Le patron de JPMorgan a ensuite directement lié cet argument d’équité à Armstrong, à Coinbase et aux entreprises de cryptomonnaies qui cherchent à obtenir des changements réglementaires par le biais du CLARITY Act. Il a soutenu que les entreprises offrant des services de type bancaire devraient accepter une surveillance de type bancaire. « Soyons justes. S'il accepte des dépôts comme une banque, il devrait être soumis aux règles bancaires », a souligné Dimon. « Nous avons des obligations sociales, des litiges, des exigences légales en matière de liquidité, des exigences de fonds propres, des exigences en matière de lutte contre le blanchiment d'argent, des obligations d'information financière, des exigences de transparence… S'il veut être une banque, qu'il soit une banque. C'est aussi simple que cela. »

La loi CLARITY progresse alors que la bataille sur la réglementation des stablecoins s'intensifie

La loi CLARITY, officiellement intitulée Digital Asset Market Clarity Act, créerait un cadre fédéral pour les marchés des actifs numériques. Elle vise à clarifier les rôles de surveillance de la Securities and Exchange Commission (SEC) et de la Commodity Futures Trading Commission (CFTC). L'action du Sénat a rendu ce projet de loi plus urgent pour les banques, Coinbase et les émetteurs de stablecoins. La commission bancaire du Sénat a fait avancer la mesure lors d'un vote bipartite de 15 voix contre 9 le 14 mai.

La réponse de Schiff à Dimon est remarquable, car il reste un critique de premier plan du bitcoin et de la spéculation sur les cryptomonnaies.

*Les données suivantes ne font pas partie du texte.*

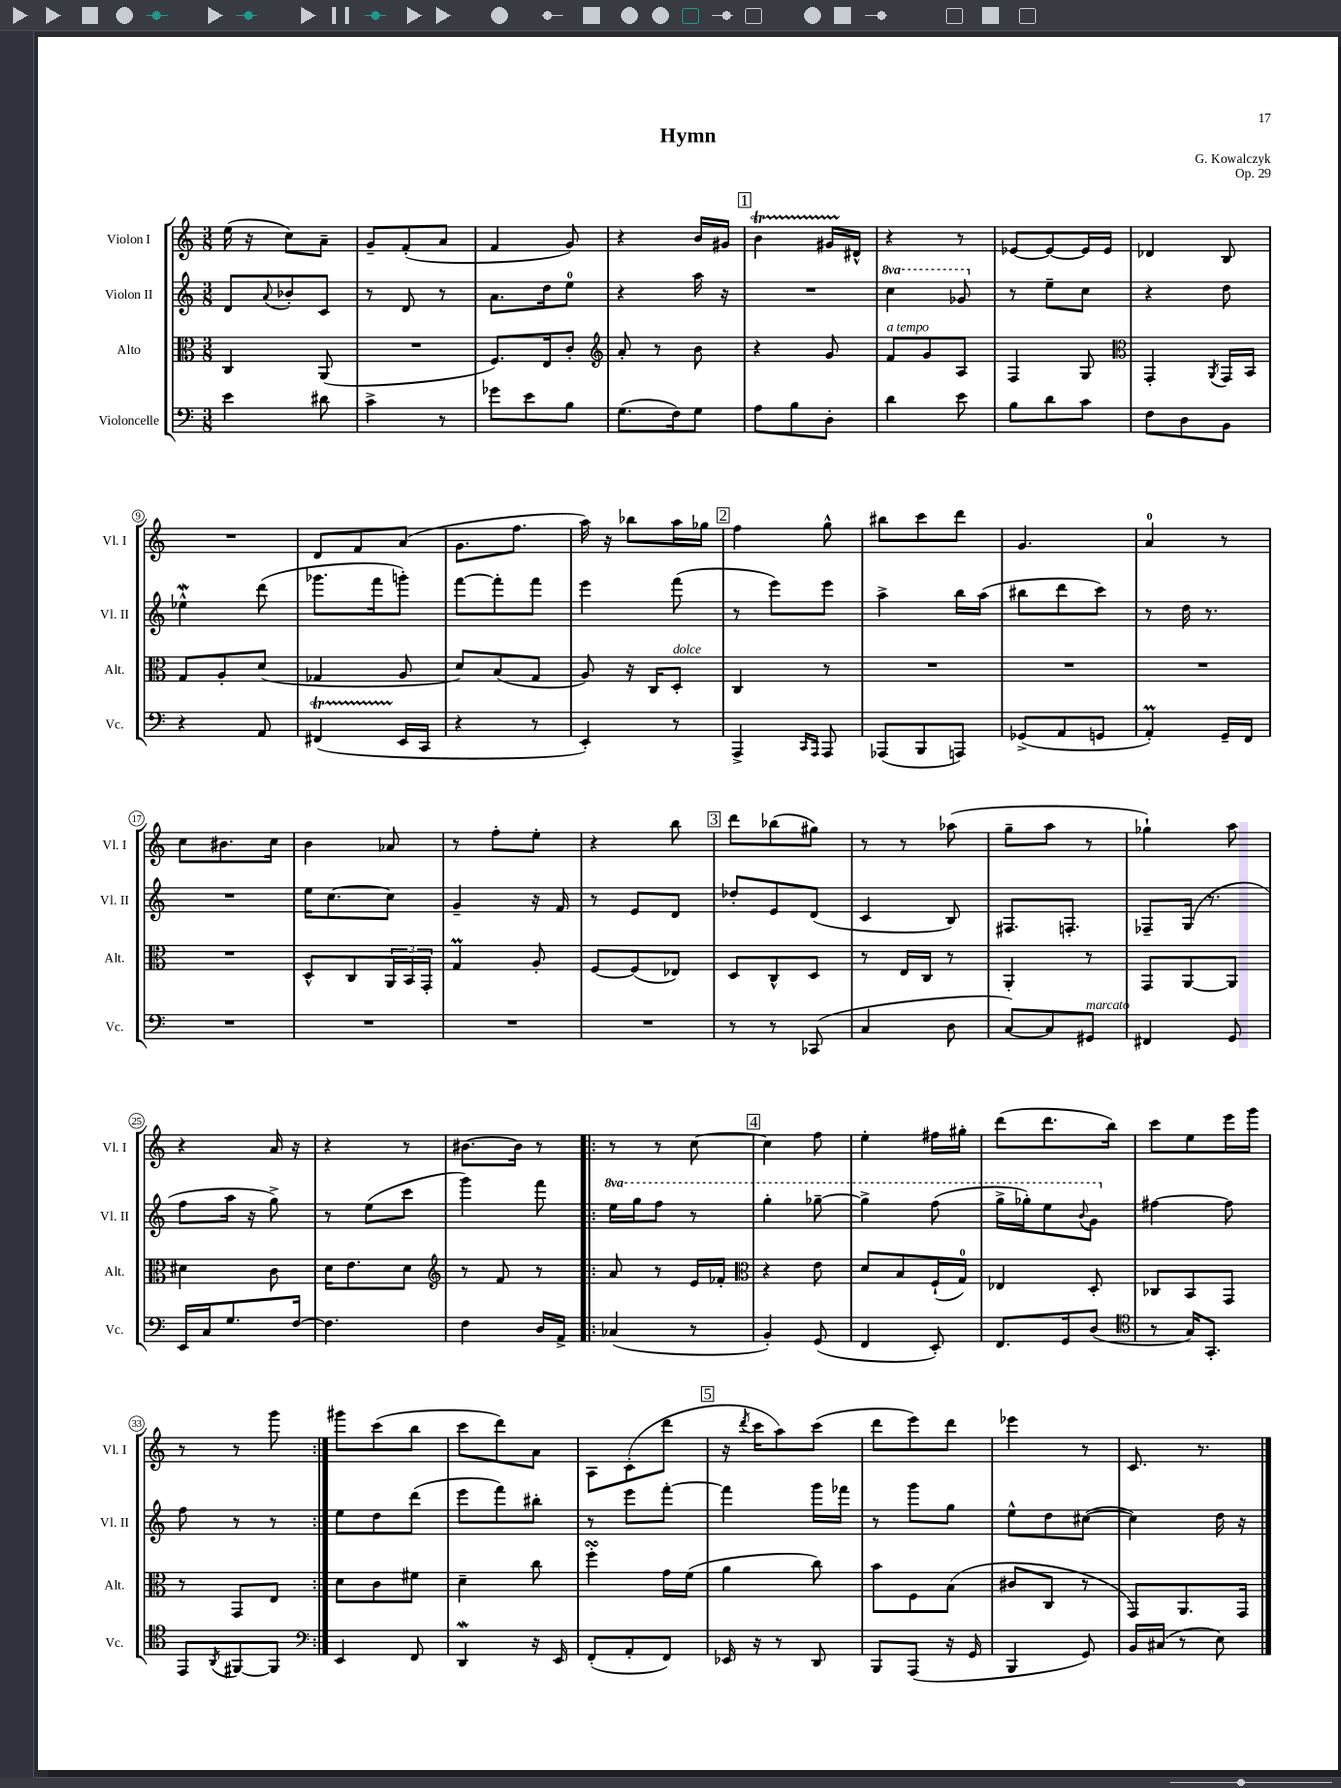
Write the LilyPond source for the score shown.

\header { title = "Hymn" composer = "G. Kowalczyk" opus = "Op. 29" }
<<
\new StaffGroup <<
\new Staff = "s0" \with { instrumentName = "Violon I" shortInstrumentName = "Vl. I" } {
    \clef treble \key c \major \numericTimeSignature \time 3/8
    e''16( r16 c''8) a'8-- |
    g'8-- f'8-.( a'8 |
    f'4 g'8) |
    r4 b'16 gis'16 |
    \mark \markup { \box "1" } b'4\startTrillSpan gis'16 dis'16-^\stopTrillSpan |
    r4 r8 |
    ees'8~ ees'8~ ees'16 ees'16 |
    des'4 b8 |
    R4. |
    d'8 f'8 a'8( |
    g'8. f''8. |
    a''16) r16 bes''8 a''16 ges''16 |
    \mark \markup { \box "2" } f''4 g''8-^ |
    bis''8 c'''8 d'''8 |
    g'4. |
    a'4-0 r8 |
    c''8 bis'8. c''16 |
    b'4 aes'8 |
    r8 f''8-. e''8-. |
    r4 b''8 |
    \mark \markup { \box "3" } d'''8 bes''8( gis''8) |
    r8 r8 aes''8( |
    g''8-- a''8 r8 |
    ges''4-!) a''8 |
    r4 a'16 r16 |
    r4 r8 |
    bis'8.~ bis'16 r8 |
    \repeat volta 2 { r8 r8 c''8~ |
    \mark \markup { \box "4" } c''4 f''8 |
    e''4-. fis''16 gis''16-. |
    d'''8( d'''8. b''16) |
    c'''8 e''8 e'''16 g'''16 |
    r8 r8 g'''8 | }
    gis'''8 c'''8( b''8 |
    c'''8 d'''8) a'8 |
    a8 c'8-.( d'''8 |
    \mark \markup { \box "5" } r16 \acciaccatura { d'''8 } c'''16 a''8) c'''8( |
    d'''8 e'''8) d'''8 |
    ees'''4 r8 |
    c'8. r8. \bar "|." |
}
\new Staff = "s1" \with { instrumentName = "Violon II" shortInstrumentName = "Vl. II" } {
    \clef treble \key c \major \numericTimeSignature \time 3/8 \set Staff.ottavationMarkups = #ottavation-simple-ordinals
    d'8 \appoggiatura { a'8 } bes'8-. c'8 |
    r8 d'8 r8 |
    a'8. d''16 e''8-0 |
    r4 a''16 r16 |
    \mark \markup { \box "1" } R4. |
    \ottava #1 c'''4 ges''8 \ottava #0 |
    r8 e''8-- c''8 |
    r4 d''8 |
    ees''4-^\mordent d'''8( |
    ges'''8. f'''16 g'''8-.) |
    f'''8~ f'''8-. f'''8 |
    e'''4 f'''8( |
    \mark \markup { \box "2" } r8 e'''8) e'''8 |
    a''4-> b''16 a''16( |
    bis''8 d'''8 c'''8) |
    r8 d''16 r8. |
    R4. |
    e''16 c''8.~ c''8 |
    g'4-- r16 f'16 |
    r8 e'8 d'8 |
    \mark \markup { \box "3" } des''8-. e'8 d'8( |
    c'4 b8) |
    fis8. f8.-. |
    fes8-- g16( r8. |
    f''8 a''16 r16 g''8->) |
    r8 e''8( c'''8 |
    g'''4) f'''8 |
    \repeat volta 2 { \ottava #1 e'''16 g'''16 f'''8 r8 |
    \mark \markup { \box "4" } g'''4-. ges'''8~-- |
    ges'''4-> f'''8( |
    g'''16-> ges'''16-.) e'''8 \appoggiatura { b''8 } g''8 \ottava #0 |
    fis''4~ fis''8 |
    f''8 r8 r8 | }
    e''8 d''8 d'''8( |
    e'''8 f'''8) bis''8-. |
    r8 e'''8 f'''8~-. |
    \mark \markup { \box "5" } f'''4 g'''16 fes'''16 |
    r8 g'''8 g''8 |
    e''8-^ d''8 cis''8~( |
    cis''4) d''16 r16 \bar "|." |
}
\new Staff = "s2" \with { instrumentName = "Alto" shortInstrumentName = "Alt." } {
    \clef alto \key c \major \numericTimeSignature \time 3/8
    c4 a,8( |
    R4. |
    f8.) e16 c'8-. |
    \clef treble a'8-. r8 b'8 |
    \mark \markup { \box "1" } r4 g'8 |
    f'8^\markup { \italic "a tempo" } g'8 a8 |
    f4 g8 |
    \clef alto g,4-. \acciaccatura { a,8 } g,16 b,16 |
    g8 a8-. d'8( |
    ges4 a8 |
    d'8) b8( g8 |
    a8) r16 c16 d8-.^\markup { \italic "dolce" } |
    \mark \markup { \box "2" } c4 r8 |
    R4. |
    R4. |
    R4. |
    R4. |
    d8-^ c8 \tuplet 3/2 { a,16 b,16 g,16-. } |
    g4\prall a8-. |
    f8~ f8( ees8) |
    \mark \markup { \box "3" } d8 c8-^ d8 |
    r8 e16 c16 r8 |
    a,4-. r8 |
    g,8 a,8~ a,8 |
    dis'4 c'8 |
    d'16 e'8. d'8 |
    \clef treble r8 f'8 r8 |
    \repeat volta 2 { a'8 r8 e'16 fes'16-. |
    \mark \markup { \box "4" } \clef alto r4 e'8 |
    d'8 b8 f16-!( g16-0) |
    ees4 d8-. |
    ces8 b,8 g,8 |
    r8 g,8 e8 | }
    d'8 c'8 fis'8 |
    d'4-- c''8 |
    f''4-.\turn g'16 f'16( |
    \mark \markup { \box "5" } a'4 c''8) |
    b'8 f8 b8( |
    cis'8 c8 r8 |
    g,8) a,8. g,16 \bar "|." |
}
\new Staff = "s3" \with { instrumentName = "Violoncelle" shortInstrumentName = "Vc." } {
    \clef bass \key c \major \numericTimeSignature \time 3/8
    e'4 dis'8 |
    c'4-> r8 |
    ges'8 e'8 b8 |
    g8.( f16) g8 |
    \mark \markup { \box "1" } a8 b8 d8-. |
    d'4 e'8 |
    b8 d'8 c'8 |
    f8 d8 b,8 |
    r4 a,8 |
    fis,4\startTrillSpan( e,16\stopTrillSpan c,16 |
    r4 r8 |
    e,4-.) r8 |
    \mark \markup { \box "2" } a,,4-> \grace { c,16 a,,16 } a,,8 |
    aes,,8( b,,8 a,,8) |
    ges,8->( a,8 g,8 |
    a,4-.\prall) g,16-- f,16 |
    R4. |
    R4. |
    R4. |
    R4. |
    \mark \markup { \box "3" } r8 r8 ces,8( |
    c4 d8 |
    c8~) c8 gis,8^\markup { \italic "marcato" } |
    fis,4 g,8 |
    e,16 c16 g8. f16~ |
    f4. |
    f4 d16 a,16-> |
    \repeat volta 2 { ces4( r8 |
    \mark \markup { \box "4" } b,4-.) g,8( |
    f,4 e,8-.) |
    f,8. g,16 d8( |
    \clef tenor r8 g16) g,8.-. |
    e,8 \acciaccatura { a,8 } fis,8~ fis,8 | }
    \clef bass e,4 f,8 |
    d,4\mordent r16 e,16 |
    f,8-.( a,8-. f,8) |
    \mark \markup { \box "5" } ees,16 r16 r8 d,8 |
    b,,8 a,,8( r16 g,16 |
    b,,4 g,8) |
    b,16 cis16( r8 e8) \bar "|." |
}
>>
>>
\layout { \context { \Score \override BarNumber.stencil = #(make-stencil-circler 0.1 0.3 ly:text-interface::print) } }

Pourtant, son message rejette la comparaison de Dimon, soulignant la différence entre les prêts à réserve fractionnaire assurés et l'émission de stablecoins.

Les régulateurs sont désormais confrontés à un problème de classification pratique aux conséquences importantes pour le marché. Leur décision permettra de déterminer si les stablecoins seront traités comme des produits de type bancaire, des outils du secteur des paiements, ou une catégorie distincte régie par des normes spécifiques en matière de fonds propres, de réserves et de divulgation.